• _Problem to work on_:
Filter these records by the string "shoulder", copying each line that holds it.

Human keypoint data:

┌────────

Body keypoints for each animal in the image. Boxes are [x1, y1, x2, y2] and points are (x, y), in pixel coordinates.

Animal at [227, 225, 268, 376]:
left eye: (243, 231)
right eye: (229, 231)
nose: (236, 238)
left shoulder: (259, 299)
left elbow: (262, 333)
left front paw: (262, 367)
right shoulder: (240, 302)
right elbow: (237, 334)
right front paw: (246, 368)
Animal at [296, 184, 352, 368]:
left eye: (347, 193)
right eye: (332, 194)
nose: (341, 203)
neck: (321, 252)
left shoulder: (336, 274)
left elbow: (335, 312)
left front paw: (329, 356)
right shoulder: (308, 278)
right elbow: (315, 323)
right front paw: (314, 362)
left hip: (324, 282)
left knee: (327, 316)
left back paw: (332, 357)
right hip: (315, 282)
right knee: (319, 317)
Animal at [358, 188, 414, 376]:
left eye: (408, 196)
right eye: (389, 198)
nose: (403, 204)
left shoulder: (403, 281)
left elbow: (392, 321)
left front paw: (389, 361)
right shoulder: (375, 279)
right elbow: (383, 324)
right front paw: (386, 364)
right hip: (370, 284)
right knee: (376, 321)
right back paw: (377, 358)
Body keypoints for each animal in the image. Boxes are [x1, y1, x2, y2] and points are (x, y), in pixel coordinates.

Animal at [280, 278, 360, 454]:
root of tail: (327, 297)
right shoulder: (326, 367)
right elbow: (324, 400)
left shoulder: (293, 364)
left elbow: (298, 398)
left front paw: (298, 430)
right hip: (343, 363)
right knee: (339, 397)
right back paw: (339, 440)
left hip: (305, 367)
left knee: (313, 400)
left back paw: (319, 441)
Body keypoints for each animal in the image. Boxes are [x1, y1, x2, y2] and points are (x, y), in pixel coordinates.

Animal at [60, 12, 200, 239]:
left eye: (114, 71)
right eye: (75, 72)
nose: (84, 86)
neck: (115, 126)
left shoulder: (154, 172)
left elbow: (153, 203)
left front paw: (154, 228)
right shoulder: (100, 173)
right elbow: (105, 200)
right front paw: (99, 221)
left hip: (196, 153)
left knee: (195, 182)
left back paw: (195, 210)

└────────

• _Written solution_:
left shoulder: (259, 299)
right shoulder: (240, 302)
left shoulder: (336, 274)
right shoulder: (308, 278)
left shoulder: (403, 281)
right shoulder: (375, 279)
right shoulder: (326, 367)
left shoulder: (293, 364)
left shoulder: (154, 172)
right shoulder: (100, 173)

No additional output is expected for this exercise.